**Exercise brief**
In the KNO₃ freezing-point thread below, reproduce everything from "To solve this" down to "(2 for KNO₃)" word for word.

**Selected text**
Question

Assuming complete dissociation of the solute, how many grams of KNO3 must be added to 275 mL of water to produce a solution that freezes at −14.5 ∘C

Answer 1

Answer:

108.43 grams KNO₃

Explanation:

To solve this problem we use the formula:

• ΔT = Kf * b * i

Where

• ΔT is the temperature difference (14.5 K)

• Kf is the cryoscopic constant (1.86 K·m⁻¹)

• b is the molality of the solution (moles KNO₃ per kg of water)

• and i is the van't Hoff factor (2 for KNO₃)

We solve for b:

• 14.5 K = 1.86 K·m⁻¹ * b * 2

• b = 3.90 m

Using the given volume of water and its density (aprx. 1 g/mL) we calculate the necessary moles of KNO₃:

• 275 mL water ≅ 275 g water

• 275 g /1000 = 0.275 kg

• moles KNO₃ = molality * kg water = 3.90 * 0.275

• moles KNO₃ = 1.0725 moles KNO₃

Finally we convert KNO₃ moles to grams, using its molecular weight:

• 1.0725 moles KNO₃ * 101.103 g/mol = 108.43 grams KNO₃

**Source information**

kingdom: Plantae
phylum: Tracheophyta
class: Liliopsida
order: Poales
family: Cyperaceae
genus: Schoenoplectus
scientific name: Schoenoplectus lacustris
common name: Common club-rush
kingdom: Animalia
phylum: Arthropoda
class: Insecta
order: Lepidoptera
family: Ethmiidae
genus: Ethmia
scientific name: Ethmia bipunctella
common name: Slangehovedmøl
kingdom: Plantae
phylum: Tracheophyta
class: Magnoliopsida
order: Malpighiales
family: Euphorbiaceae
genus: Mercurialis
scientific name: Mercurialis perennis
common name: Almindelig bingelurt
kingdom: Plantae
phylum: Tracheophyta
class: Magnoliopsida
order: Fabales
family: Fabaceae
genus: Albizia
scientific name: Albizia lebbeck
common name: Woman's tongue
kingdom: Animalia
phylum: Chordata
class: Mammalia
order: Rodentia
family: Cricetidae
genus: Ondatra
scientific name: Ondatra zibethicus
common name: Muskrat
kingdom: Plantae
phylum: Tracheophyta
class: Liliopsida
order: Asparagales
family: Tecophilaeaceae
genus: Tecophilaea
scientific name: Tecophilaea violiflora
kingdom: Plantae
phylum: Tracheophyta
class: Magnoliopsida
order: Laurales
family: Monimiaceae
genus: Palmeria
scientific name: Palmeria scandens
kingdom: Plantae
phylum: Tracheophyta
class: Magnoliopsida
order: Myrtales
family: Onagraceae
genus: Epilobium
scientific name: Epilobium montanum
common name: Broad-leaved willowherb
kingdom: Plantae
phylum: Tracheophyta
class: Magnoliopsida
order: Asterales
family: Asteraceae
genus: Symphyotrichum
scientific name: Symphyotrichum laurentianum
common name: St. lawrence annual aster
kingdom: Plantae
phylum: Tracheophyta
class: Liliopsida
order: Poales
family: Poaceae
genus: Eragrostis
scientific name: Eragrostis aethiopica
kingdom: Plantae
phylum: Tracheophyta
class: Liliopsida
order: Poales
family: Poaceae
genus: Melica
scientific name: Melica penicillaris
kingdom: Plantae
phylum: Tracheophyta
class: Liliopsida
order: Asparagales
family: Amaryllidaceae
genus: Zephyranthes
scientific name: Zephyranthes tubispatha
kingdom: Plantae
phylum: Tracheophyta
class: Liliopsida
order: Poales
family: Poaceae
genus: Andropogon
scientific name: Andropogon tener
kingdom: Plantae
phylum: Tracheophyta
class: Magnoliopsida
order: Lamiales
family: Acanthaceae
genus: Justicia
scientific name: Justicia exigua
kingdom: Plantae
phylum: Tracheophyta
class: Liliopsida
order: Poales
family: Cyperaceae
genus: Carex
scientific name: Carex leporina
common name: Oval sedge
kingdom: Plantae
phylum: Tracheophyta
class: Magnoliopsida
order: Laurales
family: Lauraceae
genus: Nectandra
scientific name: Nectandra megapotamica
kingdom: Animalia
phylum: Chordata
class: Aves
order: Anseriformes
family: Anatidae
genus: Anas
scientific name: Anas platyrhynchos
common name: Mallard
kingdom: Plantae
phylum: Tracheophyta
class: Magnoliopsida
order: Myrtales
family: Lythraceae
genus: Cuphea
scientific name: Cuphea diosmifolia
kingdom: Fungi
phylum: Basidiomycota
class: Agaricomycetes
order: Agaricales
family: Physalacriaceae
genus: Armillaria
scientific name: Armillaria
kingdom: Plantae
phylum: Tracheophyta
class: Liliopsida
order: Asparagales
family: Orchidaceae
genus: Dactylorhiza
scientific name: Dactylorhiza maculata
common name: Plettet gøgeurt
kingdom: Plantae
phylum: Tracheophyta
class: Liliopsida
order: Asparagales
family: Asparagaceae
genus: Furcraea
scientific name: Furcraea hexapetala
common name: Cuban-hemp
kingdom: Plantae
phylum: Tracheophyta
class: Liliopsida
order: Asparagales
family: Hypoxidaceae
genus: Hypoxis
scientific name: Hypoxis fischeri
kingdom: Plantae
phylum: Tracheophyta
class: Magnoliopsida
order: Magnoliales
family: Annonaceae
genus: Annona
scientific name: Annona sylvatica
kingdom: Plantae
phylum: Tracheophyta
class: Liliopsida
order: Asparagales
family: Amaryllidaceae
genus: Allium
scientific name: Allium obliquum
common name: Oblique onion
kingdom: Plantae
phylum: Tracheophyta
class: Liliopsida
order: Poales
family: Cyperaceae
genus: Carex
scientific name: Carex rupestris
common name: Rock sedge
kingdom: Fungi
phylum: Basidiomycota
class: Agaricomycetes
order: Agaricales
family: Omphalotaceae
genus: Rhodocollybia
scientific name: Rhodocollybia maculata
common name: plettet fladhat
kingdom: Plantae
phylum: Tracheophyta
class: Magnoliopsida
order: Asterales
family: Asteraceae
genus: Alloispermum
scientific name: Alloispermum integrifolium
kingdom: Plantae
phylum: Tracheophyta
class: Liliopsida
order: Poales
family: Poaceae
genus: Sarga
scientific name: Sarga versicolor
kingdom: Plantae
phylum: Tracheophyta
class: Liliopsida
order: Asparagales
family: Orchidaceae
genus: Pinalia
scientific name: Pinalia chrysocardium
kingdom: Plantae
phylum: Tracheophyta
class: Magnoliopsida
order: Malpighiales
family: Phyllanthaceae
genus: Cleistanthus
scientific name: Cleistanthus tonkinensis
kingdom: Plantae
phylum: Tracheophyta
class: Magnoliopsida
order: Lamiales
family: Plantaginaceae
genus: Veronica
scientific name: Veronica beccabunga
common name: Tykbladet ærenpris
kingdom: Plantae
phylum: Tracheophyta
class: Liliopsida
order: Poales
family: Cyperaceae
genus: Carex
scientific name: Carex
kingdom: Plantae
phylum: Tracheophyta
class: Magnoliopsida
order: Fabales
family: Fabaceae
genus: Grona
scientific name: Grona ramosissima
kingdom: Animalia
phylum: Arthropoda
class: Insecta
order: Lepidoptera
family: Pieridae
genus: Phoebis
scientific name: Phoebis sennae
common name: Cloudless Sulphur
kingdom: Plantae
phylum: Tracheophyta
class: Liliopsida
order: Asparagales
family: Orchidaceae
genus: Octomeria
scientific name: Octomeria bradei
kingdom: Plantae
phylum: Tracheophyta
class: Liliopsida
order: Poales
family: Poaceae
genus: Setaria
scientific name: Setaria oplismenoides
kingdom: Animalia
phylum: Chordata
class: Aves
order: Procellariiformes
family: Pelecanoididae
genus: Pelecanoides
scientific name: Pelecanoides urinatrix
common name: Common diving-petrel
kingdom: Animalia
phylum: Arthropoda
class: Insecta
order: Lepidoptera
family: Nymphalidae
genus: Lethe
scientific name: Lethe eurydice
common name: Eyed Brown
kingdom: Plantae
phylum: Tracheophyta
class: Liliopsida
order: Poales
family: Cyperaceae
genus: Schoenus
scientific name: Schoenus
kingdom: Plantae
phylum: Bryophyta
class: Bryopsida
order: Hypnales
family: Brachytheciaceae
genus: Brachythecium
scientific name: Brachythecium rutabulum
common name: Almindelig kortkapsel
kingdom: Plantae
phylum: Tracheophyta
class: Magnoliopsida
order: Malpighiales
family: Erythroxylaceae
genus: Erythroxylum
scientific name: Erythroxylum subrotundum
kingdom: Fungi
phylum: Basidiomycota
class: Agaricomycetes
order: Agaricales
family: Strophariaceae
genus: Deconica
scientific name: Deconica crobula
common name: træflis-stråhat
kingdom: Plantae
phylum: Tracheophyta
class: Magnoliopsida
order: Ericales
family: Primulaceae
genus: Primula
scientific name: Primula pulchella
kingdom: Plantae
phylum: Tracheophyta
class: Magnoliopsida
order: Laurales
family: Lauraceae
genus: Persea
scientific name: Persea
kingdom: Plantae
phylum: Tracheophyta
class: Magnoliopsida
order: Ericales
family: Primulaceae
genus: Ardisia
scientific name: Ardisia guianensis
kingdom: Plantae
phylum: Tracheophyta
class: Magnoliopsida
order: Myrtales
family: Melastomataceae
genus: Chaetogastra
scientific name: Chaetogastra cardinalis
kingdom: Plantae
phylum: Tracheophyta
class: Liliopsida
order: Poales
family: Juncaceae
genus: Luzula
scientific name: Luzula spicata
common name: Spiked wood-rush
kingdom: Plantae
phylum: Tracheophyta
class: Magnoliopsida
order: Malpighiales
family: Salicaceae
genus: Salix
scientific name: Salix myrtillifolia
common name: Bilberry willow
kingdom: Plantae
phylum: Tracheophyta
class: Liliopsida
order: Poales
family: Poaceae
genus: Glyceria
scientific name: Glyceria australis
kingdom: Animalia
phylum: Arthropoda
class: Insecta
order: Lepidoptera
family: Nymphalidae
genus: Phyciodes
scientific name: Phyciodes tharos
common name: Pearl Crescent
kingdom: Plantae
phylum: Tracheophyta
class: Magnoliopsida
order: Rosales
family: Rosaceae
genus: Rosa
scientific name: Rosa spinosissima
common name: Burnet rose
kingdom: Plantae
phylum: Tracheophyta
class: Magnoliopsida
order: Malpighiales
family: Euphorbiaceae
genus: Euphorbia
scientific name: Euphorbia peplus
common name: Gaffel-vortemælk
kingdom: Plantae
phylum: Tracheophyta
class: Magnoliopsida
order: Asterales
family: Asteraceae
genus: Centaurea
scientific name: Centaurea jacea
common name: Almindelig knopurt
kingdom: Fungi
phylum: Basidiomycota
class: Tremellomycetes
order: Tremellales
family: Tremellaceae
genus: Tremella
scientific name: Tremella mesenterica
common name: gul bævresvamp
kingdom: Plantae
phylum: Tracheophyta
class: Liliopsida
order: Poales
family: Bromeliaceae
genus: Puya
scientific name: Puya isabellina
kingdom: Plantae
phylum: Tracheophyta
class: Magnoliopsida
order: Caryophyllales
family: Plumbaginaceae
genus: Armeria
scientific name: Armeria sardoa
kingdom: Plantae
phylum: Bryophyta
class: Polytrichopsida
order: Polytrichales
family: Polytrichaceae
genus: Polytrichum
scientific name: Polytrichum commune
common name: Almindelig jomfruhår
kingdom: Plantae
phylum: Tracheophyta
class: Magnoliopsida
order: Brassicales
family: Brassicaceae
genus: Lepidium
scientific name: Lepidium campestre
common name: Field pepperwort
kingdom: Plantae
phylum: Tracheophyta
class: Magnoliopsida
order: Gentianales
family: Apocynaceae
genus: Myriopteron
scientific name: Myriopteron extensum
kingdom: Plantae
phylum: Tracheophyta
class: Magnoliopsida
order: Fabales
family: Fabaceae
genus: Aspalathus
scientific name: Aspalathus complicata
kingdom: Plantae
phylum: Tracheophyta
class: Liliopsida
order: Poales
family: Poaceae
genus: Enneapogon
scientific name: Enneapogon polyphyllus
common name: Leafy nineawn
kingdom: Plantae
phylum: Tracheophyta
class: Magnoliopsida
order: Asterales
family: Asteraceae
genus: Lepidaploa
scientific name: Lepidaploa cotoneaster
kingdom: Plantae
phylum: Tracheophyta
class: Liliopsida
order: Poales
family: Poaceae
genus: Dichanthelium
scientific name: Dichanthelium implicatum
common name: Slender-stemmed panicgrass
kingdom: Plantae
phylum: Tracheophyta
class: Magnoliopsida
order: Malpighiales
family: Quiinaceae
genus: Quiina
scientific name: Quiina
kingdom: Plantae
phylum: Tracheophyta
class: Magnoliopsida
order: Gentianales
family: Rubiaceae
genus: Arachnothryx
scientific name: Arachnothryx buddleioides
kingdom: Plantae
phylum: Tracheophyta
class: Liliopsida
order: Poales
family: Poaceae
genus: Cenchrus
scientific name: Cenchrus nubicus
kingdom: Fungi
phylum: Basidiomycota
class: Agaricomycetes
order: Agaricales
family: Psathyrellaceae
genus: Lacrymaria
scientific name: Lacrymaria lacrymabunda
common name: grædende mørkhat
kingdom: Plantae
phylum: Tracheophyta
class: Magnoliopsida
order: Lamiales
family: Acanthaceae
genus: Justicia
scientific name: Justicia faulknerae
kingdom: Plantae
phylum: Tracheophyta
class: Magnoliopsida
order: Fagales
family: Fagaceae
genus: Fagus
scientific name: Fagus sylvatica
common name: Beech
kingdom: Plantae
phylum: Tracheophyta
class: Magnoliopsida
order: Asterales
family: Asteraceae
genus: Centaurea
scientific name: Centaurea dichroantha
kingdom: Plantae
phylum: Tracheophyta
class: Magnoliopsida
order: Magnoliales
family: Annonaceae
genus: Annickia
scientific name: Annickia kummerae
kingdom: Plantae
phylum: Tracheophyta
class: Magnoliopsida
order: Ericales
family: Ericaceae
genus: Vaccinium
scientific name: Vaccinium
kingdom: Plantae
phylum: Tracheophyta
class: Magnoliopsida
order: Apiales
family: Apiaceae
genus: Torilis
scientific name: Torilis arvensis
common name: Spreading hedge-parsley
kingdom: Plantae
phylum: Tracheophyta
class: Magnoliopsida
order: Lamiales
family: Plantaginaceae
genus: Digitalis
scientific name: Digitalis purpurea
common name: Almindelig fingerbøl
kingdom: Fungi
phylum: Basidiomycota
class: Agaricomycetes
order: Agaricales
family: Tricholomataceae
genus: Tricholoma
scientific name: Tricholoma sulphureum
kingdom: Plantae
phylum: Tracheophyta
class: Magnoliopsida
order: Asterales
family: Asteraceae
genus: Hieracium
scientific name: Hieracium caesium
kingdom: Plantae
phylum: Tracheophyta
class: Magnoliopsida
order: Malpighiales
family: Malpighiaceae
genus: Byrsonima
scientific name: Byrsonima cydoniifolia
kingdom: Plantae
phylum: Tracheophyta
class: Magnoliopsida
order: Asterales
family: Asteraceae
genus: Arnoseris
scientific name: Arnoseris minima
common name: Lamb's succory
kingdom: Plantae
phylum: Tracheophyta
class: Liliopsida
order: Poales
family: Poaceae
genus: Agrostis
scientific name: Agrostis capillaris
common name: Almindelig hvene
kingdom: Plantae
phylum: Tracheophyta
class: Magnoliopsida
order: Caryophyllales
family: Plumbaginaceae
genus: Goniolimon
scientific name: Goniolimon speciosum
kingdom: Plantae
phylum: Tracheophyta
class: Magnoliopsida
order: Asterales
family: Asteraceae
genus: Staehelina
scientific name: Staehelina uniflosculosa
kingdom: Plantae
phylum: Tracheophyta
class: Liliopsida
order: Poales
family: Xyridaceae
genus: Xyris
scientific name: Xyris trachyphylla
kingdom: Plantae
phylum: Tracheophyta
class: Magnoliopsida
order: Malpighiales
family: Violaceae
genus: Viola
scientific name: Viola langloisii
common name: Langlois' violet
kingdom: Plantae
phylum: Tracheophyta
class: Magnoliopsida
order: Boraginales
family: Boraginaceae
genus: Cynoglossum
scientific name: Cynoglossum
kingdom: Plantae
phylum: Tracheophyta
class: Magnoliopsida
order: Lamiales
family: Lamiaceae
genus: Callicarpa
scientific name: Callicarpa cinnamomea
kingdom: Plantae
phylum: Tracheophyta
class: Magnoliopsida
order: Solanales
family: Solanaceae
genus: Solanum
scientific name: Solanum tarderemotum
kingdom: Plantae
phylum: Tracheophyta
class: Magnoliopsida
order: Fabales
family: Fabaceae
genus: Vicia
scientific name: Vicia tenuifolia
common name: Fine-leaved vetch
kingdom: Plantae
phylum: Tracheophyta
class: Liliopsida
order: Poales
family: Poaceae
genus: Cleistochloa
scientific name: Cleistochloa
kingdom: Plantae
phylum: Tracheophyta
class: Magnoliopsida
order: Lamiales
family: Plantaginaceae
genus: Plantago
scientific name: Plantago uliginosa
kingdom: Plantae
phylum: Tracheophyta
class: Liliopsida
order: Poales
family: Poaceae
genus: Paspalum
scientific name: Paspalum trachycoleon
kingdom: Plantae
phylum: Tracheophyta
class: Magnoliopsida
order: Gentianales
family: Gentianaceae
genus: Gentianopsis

**Task answer**
To solve this problem we use the formula:

• ΔT = Kf * b * i

Where

• ΔT is the temperature difference (14.5 K)

• Kf is the cryoscopic constant (1.86 K·m⁻¹)

• b is the molality of the solution (moles KNO₃ per kg of water)

• and i is the van't Hoff factor (2 for KNO₃)